[Dokumen Sumber]:
<<<<
Tiga perusahaan asing yang mengirim fulus ke PT Mega Swadharma tak punya banyak jejak. Perusahaan pertama, Denholm Properties, beralamat di 21 Strand Road, Derry, Irlandia Utara. Direkturnya bernama Dorothy May Kane. Sebuah situs yang memuat daftar perseroan terbatas di Inggris, companieshouse.gov.uk, mencatat bahwa perusahaan ini didirikan di Irlandia Utara pada 2009.
Menurut situs ini, umur Denholm hanya tiga tahun. Pada 18 November 2011, badan usaha ini dinyatakan bubar. Artinya, ketika Denholm mengirim uang ke PT Mega Swadharma pada awal 2012, status hukum perusahaan ini sebenarnya sudah mati. Hanya rekening banknya yang masih aktif.
Perusahaan kedua dan ketiga, Kingsford dan Indovalue, juga sulit dilacak. Kingsford pernah tercatat berkantor di lantai 28 Menara Karya, Kuningan, dan Gedung Arkonin di Bintaro, Jakarta Selatan. Ketika dikejar ke Kuningan, mereka sudah pindah. Di Bintaro, perusahaan ini tak dikenal.
Indovalue malah tak terdaftar di mana pun. Penelusuran di pangkalan data (database) Accounting and Corporate Regulatory Authority Singapura tak membuahkan hasil. Namanya juga tak ada di situs opencorporates.com, yang menyimpan data lebih dari 77 juta perusahaan di 65 negara. Setelah berpekan-pekan menyisir berbagai petunjuk, Tempo akhirnya menemukan satu dokumen yang berisi nama Indovalue. Dokumen itu adalah daftar hadir rapat umum pemegang saham tahunan PT Jaya Konstruksi Manggala Pratama pada 21 Mei 2014. Rupanya, Indovalue tercatat memiliki 0,03 persen saham di anak perusahaan PT Pembangunan Jaya ini.
Kehadiran Indovalue dalam rapat itu diwakilkan kepada seorang penerima kuasa bernama Waluyo Budhy Sasetyo. Waluyo ternyata juga mewakili Kingsford, yang memiliki 4,04 persen saham PT Jaya Konstruksi.
Dengan kata lain, dua dari tiga perusahaan yang menyetorkan dana Rp 20 miliar kepada PT Mega Swadharma-yang kemudian diteruskan ke rekening pribadi Fauzi menjelang pemilihan Gubernur DKI Jakarta, Mei dan Juni 2012-sebenarnya terkait dengan PT Pembangunan Jaya.
Dihubungi via telepon, Waluyo membenarkan kehadirannya di rapat umum pemegang saham PT Jaya Konstruksi. Dia juga mengaku mendapat kuasa dari Indovalue dan Kingsford. Sayangnya, selain konfirmasi tersebut, Waluyo menutup mulut rapat-rapat. "Saya tidak berhak berbicara," ujarnya.
>>>>
[Tugas 1]: Ringkas paragraf dokumen sumber yang diawali "Indovalue malah tak terdaftar" menjadi versi yang lebih pendek tanpa menghilangkan fakta-fakta utamanya.

[Entri tersimpan]:
<<<<
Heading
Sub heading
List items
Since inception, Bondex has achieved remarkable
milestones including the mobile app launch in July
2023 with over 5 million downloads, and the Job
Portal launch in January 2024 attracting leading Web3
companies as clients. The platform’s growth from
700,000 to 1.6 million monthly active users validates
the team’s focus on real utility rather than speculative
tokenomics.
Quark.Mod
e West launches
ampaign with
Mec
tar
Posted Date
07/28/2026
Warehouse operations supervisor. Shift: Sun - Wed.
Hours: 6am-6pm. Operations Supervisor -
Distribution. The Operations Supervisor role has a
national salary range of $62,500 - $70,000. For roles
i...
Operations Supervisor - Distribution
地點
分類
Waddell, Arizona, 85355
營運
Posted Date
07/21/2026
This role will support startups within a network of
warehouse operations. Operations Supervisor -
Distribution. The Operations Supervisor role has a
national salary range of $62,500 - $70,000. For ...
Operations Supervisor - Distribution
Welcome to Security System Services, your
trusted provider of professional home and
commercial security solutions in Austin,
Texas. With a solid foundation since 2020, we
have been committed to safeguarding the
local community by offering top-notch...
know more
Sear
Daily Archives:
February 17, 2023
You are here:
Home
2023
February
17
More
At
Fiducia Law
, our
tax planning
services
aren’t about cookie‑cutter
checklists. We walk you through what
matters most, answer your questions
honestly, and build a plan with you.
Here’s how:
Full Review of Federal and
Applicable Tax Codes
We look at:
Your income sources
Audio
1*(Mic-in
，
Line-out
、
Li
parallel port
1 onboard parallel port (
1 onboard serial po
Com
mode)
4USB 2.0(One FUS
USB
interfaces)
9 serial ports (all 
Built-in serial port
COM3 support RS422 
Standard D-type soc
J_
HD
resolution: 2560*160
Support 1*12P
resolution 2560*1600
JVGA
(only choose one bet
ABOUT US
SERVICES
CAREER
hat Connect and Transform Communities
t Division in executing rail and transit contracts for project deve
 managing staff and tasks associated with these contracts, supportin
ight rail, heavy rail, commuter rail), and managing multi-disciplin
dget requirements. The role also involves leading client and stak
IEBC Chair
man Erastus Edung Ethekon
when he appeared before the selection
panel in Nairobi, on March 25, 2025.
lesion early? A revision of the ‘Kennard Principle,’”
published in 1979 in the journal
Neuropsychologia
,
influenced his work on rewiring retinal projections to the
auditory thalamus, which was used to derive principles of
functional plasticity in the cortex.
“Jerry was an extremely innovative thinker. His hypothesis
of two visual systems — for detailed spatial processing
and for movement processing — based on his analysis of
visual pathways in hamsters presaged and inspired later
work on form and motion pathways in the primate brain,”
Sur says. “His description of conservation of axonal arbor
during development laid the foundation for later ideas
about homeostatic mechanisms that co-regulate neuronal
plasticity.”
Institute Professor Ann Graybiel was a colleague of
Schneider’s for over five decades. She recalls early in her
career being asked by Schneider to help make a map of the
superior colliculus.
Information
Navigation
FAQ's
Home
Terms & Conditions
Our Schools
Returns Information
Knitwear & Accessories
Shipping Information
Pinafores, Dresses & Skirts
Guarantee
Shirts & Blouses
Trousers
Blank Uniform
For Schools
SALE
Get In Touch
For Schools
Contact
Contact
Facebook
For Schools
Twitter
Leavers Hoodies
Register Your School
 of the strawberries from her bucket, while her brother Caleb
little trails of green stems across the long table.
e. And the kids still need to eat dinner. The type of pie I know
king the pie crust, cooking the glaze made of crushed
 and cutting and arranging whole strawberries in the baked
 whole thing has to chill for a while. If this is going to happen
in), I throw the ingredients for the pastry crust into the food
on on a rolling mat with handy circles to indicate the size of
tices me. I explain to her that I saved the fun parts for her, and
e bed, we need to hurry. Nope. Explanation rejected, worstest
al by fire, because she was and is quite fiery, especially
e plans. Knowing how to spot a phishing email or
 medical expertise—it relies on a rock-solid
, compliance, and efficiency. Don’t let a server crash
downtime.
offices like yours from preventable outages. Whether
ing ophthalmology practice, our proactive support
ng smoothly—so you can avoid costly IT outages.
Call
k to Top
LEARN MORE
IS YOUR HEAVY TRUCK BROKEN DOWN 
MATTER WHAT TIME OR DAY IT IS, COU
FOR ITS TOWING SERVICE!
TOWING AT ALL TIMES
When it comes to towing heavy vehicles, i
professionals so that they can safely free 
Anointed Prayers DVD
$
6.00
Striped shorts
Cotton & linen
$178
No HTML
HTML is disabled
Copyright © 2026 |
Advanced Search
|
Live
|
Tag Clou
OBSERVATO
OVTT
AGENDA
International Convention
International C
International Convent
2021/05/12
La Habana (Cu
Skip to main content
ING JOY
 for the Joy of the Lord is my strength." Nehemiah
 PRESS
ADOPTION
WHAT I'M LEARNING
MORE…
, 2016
>>>>
[Tugas 2]: Sunting bagian catatan di atas yang dimulai dari baris pertama catatan dan berakhir pada baris yang memuat "700,000 to 1.6". Ganti "mobile app" dengan "smartphone app", lalu tuliskan kembali hanya baris-baris tersebut tanpa perubahan lain.

[Kotak Jawaban 1]: Indovalue tidak terdaftar di pangkalan data Accounting and Corporate Regulatory Authority Singapura. Namanya juga tidak ada di situs opencorporates.com, yang menyimpan data lebih dari 77 juta perusahaan di 65 negara. Setelah berpekan-pekan menelusuri, Tempo menemukan nama Indovalue dalam daftar hadir rapat umum pemegang saham tahunan PT Jaya Konstruksi Manggala Pratama pada 21 Mei 2014. Di anak perusahaan PT Pembangunan Jaya itu, Indovalue tercatat memiliki 0,03 persen saham.

[Kotak Jawaban 2]:
Heading
Sub heading
List items
Since inception, Bondex has achieved remarkable
milestones including the smartphone app launch in July
2023 with over 5 million downloads, and the Job
Portal launch in January 2024 attracting leading Web3
companies as clients. The platform’s growth from
700,000 to 1.6 million monthly active users validates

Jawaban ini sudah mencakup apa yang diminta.